§ Problem to work on
Your output must match the records exactly, line for line.

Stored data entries
+===+
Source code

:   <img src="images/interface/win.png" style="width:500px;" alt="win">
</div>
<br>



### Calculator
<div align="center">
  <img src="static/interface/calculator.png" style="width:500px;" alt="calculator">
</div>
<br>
+===+
§ Solution to this exercise
Source code

:   <img src="images/interface/win.png" style="width:500px;" alt="win">
</div>
<br>



### Calculator
<div align="center">
  <img src="static/interface/calculator.png" style="width:500px;" alt="calculator">
</div>
<br>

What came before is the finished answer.